Variational programming with choice calculus

  1. A Calculus for Variational Programming
    Sheng Chen, Martin Erwig, and Eric Walkingshaw
    European Conf. on Object-Oriented Programming (ECOOP), LIPIcs vol. 56, 2016, 6:1–6:28
    [Abstract, PDF]

    Variation is ubiquitous in software. Many applications can benefit from making this variation explicit, then manipulating and computing with it directly—a technique we call “variational programming”. This idea has been independently discovered in several application domains, such as efficiently analyzing and verifying software product lines, combining bounded and symbolic model-checking, and computing with alternative privacy profiles. Although these domains share similar core problems, and there are also many similarities in the solutions, there is no dedicated programming language support for variational programming.

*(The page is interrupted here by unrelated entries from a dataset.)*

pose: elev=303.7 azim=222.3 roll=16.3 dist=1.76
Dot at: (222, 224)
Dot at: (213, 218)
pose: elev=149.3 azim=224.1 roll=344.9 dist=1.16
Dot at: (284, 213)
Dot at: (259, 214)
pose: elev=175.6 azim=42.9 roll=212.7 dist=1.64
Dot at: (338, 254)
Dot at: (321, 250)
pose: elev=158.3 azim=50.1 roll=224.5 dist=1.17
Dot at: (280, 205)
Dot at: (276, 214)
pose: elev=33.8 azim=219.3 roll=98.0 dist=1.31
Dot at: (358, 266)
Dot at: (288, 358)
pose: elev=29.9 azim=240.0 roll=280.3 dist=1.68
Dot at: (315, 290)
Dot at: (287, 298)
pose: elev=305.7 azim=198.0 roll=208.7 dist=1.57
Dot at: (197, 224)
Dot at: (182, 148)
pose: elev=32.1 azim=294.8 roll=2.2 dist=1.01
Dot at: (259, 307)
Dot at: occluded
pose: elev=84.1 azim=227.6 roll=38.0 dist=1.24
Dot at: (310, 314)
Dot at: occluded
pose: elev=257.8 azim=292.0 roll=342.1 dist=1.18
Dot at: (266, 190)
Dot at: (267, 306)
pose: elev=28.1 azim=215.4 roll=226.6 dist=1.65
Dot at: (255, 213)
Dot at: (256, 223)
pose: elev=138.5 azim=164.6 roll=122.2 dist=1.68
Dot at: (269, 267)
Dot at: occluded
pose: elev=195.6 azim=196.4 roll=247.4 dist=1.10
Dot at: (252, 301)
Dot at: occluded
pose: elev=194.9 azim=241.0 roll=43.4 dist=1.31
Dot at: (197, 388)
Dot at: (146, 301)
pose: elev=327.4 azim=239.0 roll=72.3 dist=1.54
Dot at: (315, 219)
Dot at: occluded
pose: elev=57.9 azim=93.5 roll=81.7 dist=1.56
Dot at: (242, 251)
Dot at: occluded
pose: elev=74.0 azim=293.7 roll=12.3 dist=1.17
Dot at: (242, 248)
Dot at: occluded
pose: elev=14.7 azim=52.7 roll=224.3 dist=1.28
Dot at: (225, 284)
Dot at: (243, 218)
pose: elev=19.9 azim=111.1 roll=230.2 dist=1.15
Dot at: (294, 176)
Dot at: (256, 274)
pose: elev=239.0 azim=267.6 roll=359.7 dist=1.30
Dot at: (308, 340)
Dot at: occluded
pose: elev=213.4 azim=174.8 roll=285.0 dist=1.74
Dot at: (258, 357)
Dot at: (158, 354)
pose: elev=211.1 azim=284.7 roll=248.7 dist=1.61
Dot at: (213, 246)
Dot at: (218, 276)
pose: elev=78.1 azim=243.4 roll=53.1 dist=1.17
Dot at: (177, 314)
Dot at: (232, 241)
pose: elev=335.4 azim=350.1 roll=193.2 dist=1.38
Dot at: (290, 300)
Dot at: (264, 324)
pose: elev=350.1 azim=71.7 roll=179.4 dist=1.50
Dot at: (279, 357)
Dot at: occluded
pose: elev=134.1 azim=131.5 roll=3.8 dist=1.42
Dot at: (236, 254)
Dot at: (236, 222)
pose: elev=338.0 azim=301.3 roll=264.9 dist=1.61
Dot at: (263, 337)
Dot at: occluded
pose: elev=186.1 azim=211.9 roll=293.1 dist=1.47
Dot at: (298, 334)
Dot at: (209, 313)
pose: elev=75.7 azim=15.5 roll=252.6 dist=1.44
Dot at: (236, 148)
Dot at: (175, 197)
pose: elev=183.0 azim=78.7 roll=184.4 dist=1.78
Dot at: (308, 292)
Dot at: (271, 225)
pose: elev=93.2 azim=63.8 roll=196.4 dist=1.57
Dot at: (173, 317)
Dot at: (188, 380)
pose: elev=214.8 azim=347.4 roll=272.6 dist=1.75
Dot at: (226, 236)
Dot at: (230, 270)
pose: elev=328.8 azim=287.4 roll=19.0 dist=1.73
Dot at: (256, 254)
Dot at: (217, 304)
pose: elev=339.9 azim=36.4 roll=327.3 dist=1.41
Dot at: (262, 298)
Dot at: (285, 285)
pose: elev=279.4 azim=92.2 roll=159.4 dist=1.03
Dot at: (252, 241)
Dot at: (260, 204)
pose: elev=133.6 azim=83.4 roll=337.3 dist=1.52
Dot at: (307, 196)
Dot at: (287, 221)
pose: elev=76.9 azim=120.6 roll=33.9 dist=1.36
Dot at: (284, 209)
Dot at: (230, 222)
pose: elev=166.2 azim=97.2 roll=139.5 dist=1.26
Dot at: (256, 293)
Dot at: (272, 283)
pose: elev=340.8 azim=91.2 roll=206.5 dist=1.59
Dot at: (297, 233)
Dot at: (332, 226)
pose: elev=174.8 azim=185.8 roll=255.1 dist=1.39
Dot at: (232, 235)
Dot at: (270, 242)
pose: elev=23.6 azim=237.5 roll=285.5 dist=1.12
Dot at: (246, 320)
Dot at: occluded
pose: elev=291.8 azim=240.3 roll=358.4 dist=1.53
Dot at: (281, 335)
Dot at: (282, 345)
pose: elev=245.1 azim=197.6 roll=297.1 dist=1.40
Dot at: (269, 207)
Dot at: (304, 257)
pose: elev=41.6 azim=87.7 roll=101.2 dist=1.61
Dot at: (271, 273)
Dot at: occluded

This makes the various implementations tedious, prone to errors, hard to maintain and reuse, and difficult to compare.

    In this paper we present a calculus that forms the basis of a programming language with explicit support for representing, manipulating, and computing with variation in programs and data. We illustrate how such a language can simplify the implementation of variational programming tasks. We present the syntax and semantics of the core calculus, a sound type system, and a type inference algorithm that produces principal types.

  2. Variation Programming with the Choice Calculus
    Martin Erwig and Eric Walkingshaw
    Generative and Transformational Techniques in Software Engineering IV (GTTSE 2011), Revised and Extended Papers, LNCS vol. 7680, Springer, 2013, 55–100
    [Abstract, PDF, Code]

    The choice calculus provides a language for representing and transforming variation in software and other structured documents. Variability is captured in localized choices between alternatives. The space of all variations is organized by dimensions, which provide scoping and structure to choices. The variation space can be reduced through a process of selection, which eliminates a dimension and resolves all of its associated choices by replacing each with one of their alternatives. The choice calculus also allows the definition of arbitrary functions for the flexible construction and transformation of all kinds of variation structures. In this tutorial we will first present the motivation, general ideas, and principles that underlie the choice calculus. This is followed by a closer look at the semantics. We will then present practical applications based on several small example scenarios and consider the concepts of “variation programming” and “variation querying”. The practical applications involve work with a Haskell library that supports variation programming and experimentation with the choice calculus.